The Planning Commission agreed unanimously Thursday to broad changes intended to bring city ordinances in line with trends toward locally grown food and an urban back-to-the-land ethic.
Under the proposals, fresh eggs could become part of the neighborhood equation without regard to housing density. Now, chickens are forbidden on lots smaller than an acre.
Embracing the new urban agriculture is a step toward making fresh, wholesome food available to residents who lack access to full-service grocery stores, said Ward 2 Councilman Ed Shadid.
Northeast Oklahoma City has been characterized as a “food desert” because so many grocery stores have moved out. Residents must buy at convenience stores or travel long distances to shop.
“It's not the role of government to tell us we can't grow our own food on our own property,” said Shadid, who attended the meeting and sat with supporters of the changes.
Commission members asked only minor questions about rules for compost and rainwater barrels.
The proposals would clarify and update ordinances regarding:
• Chickens, which would be allowed in backyards in residential settings without regard to lot size. Six hens would be the limit — no roosters — and a well-kept coop and yard would be required.
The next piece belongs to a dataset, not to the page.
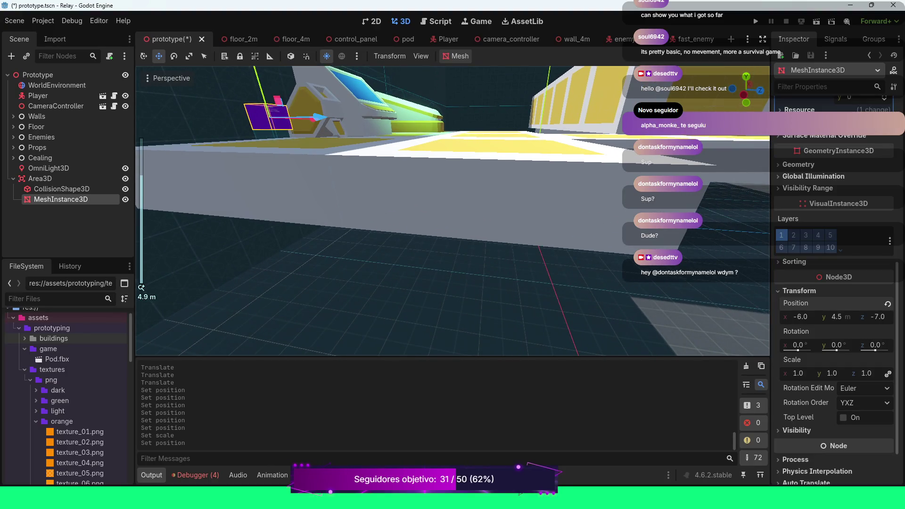
left_click(836, 317)
type("4.")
• Compost, which would be limited to grass, leaves, banana peels and the like. Waste such as dairy products and meat bones would still be considered trash and would be forbidden.
• Greenhouses and “hoop” houses — structures designed to extend the growing season — would be allowed in backyards in many circumstances.
• Vegetable gardens, which would be allowed in front, side and backyards.
• Urban farms — managed for commercial purposes — and community gardens kept by groups of neighbors, which would have greater latitude in siting and clearer rules with regard to upkeep.
Planner Ken Bryan said the local food movement has been gaining in popularity across the country. He showed commissioners a list of more than a dozen cities that already have updated ordinances to reflect the trend.